Pernahkah Anda melihat konten berisi orang yang berjoget sesuai nominal gift? atau konten orang mandi lumpur sambil bilang “Terima kasih orang baik”. Konten semacam ini bertebaran di medsos, bahkan sampai diperbincangkan di media luar. Menurut riset yang dilakukan oleh Tim Program Kreativitas Mahasiswa (PKM) Riset Sosial Humaniora (RSH) Cyber Begging dari Universitas Gadjah Mada, alasan terbanyak mengapa banyak orang memberikan gift kepada pengemis online adalah karena pemberi gift peduli dan ikut merasakan apa yang dirasakan dan mempertimbangkan kesejahteraan pengemis online. “Mereka juga mengalami perasaan tidak nyaman saat menyaksikan pengalaman negatif dari pengemis online.
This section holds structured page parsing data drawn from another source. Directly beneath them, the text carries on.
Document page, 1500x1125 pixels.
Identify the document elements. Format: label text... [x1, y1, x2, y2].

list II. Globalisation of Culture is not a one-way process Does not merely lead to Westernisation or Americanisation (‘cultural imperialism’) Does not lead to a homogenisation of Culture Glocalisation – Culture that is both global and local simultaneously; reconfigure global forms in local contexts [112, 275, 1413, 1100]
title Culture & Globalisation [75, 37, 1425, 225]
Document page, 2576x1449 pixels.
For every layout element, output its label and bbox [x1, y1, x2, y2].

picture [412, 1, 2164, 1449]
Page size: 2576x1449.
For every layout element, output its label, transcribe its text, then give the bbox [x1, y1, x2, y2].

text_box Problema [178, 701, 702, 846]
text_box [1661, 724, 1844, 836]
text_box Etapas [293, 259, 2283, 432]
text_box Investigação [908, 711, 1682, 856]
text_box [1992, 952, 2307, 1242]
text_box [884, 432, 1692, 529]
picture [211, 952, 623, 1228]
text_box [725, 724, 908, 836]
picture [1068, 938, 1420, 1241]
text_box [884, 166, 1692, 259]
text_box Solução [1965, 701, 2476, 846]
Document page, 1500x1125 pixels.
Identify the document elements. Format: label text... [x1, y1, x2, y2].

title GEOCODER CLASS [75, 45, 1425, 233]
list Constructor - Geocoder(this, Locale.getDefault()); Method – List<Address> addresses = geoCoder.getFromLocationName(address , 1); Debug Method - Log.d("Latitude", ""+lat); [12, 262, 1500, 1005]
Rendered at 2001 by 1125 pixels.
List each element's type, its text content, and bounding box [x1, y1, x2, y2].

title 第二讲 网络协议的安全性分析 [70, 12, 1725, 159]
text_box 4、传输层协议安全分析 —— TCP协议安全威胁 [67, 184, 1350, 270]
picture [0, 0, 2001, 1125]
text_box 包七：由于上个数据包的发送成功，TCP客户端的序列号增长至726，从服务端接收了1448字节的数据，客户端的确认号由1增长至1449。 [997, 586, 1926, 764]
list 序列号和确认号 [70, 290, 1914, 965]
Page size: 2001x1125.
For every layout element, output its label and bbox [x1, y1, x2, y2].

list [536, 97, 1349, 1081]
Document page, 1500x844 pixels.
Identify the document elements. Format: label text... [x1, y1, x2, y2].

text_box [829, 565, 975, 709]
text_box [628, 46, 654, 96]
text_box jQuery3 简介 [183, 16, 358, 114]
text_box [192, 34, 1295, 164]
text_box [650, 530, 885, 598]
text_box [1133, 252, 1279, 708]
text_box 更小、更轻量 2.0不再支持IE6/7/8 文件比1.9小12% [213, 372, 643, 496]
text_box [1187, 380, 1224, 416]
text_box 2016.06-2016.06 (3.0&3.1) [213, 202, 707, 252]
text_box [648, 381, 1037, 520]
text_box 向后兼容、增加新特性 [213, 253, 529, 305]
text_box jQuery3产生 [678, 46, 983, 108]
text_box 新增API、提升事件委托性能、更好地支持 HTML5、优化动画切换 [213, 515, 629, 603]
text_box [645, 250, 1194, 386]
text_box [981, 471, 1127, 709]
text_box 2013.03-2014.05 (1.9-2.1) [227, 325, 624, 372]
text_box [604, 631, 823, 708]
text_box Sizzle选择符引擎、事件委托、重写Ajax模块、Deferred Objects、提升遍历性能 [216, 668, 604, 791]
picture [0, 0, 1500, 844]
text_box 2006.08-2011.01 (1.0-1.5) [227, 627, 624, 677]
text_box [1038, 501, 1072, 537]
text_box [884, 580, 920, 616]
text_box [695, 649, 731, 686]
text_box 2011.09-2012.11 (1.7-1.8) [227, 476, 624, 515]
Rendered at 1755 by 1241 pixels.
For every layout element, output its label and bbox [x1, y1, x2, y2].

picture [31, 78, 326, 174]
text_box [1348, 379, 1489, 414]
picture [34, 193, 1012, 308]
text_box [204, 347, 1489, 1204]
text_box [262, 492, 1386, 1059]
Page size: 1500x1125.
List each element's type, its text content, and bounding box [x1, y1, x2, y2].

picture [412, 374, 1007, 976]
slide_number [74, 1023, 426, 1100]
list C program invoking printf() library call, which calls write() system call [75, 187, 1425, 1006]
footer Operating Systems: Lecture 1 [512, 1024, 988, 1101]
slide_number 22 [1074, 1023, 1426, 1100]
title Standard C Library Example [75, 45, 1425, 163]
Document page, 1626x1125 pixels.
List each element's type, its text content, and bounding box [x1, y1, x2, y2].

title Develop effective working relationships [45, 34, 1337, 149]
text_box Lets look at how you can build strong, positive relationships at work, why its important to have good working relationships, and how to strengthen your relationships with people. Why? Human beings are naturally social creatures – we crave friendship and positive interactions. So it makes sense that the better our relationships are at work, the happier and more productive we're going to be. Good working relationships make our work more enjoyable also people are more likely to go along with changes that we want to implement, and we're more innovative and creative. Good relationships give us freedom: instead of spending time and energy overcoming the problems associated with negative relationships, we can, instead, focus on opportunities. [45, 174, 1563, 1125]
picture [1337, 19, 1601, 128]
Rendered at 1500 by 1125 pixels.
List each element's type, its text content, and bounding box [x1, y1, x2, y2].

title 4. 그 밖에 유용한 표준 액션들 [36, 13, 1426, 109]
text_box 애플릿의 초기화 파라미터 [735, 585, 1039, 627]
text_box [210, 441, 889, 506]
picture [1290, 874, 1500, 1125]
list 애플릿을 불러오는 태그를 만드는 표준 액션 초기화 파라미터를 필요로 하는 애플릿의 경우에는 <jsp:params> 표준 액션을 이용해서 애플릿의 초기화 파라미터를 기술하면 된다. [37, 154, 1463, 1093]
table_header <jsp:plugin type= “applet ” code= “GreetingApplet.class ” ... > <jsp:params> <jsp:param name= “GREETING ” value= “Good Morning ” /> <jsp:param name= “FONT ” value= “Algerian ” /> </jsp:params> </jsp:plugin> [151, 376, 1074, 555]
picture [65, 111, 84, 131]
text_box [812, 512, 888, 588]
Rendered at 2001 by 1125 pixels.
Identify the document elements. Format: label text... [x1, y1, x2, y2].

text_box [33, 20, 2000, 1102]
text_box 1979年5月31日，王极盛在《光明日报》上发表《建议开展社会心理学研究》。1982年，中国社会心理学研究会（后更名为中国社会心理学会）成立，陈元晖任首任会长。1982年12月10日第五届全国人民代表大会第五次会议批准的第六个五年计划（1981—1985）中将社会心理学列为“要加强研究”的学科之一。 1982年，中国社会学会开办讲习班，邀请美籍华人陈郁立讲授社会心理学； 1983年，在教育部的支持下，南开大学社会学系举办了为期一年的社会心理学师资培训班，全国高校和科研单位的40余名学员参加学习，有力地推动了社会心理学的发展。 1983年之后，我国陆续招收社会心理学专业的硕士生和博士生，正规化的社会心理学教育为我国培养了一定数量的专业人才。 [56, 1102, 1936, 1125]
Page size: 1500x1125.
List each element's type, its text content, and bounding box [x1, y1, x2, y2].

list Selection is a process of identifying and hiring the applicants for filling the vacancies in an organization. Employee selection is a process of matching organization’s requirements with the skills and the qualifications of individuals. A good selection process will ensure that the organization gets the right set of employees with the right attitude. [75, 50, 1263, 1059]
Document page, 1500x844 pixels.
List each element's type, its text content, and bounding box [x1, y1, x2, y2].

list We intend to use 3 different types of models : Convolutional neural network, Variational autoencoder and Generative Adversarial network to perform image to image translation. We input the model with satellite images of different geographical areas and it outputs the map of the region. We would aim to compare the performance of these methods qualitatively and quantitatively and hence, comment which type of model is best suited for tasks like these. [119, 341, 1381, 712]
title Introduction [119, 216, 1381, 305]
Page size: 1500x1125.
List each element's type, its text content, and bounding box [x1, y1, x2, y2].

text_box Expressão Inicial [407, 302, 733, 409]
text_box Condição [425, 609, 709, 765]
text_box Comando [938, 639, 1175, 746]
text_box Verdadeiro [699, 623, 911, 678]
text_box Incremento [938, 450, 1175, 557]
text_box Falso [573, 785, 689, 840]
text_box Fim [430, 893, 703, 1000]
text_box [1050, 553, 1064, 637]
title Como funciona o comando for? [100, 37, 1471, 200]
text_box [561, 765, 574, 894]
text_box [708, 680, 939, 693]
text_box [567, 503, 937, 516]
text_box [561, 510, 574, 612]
Alhasil, mereka memiliki keinginan untuk meringankan beban fisik atau psikologis pengemis online,” kata Ketua Tim PKM RSH Cyber Begging UGM, Safa Nur’aini Yunisa Wijayanti, kepada wartawan, Kamis (16/11) di Kampus UGM.
Meski tidak ada yang salah dari perilaku tolong-menolong, namun dampak dari hadiah yang diberikan tidak sepenuhnya meringankan masalah para pengemis online. Tim PKM RSH Cyber Begging menemukan adanya pola perilaku berupa keterpaksaan, mencari keuntungan, dan pengulangan yang terjadi antara pengemis online dan pemberi gift. “Artinya, dengan memberikan gift kita belum tentu membantu pihak yang kita kasihani. Di sisi lain, kita malah menciptakan sebuah siklus kemiskinan yang akan semakin sulit untuk diputus. Oleh karena itu, yuk, kita harus bijak bersosial media. Perbuatan yang kita pikir baik, ternyata belum tentu baik juga untuk orang lain,” katanya.
Menurut Safa, timnya juga menemukan adanya dampak bumerang dari perilaku tolong menolong di medsos yang digadang-gadang menjadi sesuatu yang selalu bernilai positif ternyata dampak yang diberikan justru sebaliknya, mendorong pengemis dan pemberi gift melakukan hal yang sama secara berulang. “Dalam konteks mengemis online, perilaku tolong menolong ini tidak selamanya baik, perilaku ini malah dapat memberikan stimulus kepada pengemis online untuk melakukan hal yang sama secara terus-menerus,” ujar Safa.
Safa menjelaskan bahwa melalui penelitian yang telah dilakukan, Tim PKM RSH Cyber Begging menemukan adanya pola perilaku berupa keterpaksaan, mencari keuntungan, dan pengulangan yang terjadi antara pengemis online dan pemberi gift. “Apabila terus dibiarkan, pola-pola ini akan menyebabkan banyak dampak negatif, salah satunya adalah munculnya siklus kemiskinan. Oleh karena itu, perilaku tolong menolong terhadap pengemis online ini harus segera dicari solusi dan jalan keluarnya,” ujar Safa.
Saat ini, Tim Cyber Begging yang dibimbing oleh Ibu Dr. Aprilia Firmonasari, M.Hum.,D.E.A. dengan anggota Safa Nur’aini Yunisa Wijayanti, Carissa Andis Wiyatno Putri, Aqilurrachman Abdul Charitz, Dyahayu Sekar Anggraini, dan R. A. Haru Veda Gautama telah menyusun policy brief yang akan diusulkan kepada Kementerian Komunikasi dan Informatika Republik Indonesia (Kominfo) dan Kementerian Sosial Republik Indonesia (Kemensos). Menurutnya Safa, masukan policy brief yang mereka tawarkan diharapkan bisa memberikan pertimbangan mengenai kebijakan yang dapat dilakukan untuk mengatasi permasalahan maraknya pengemis online di medsos belakangan ini.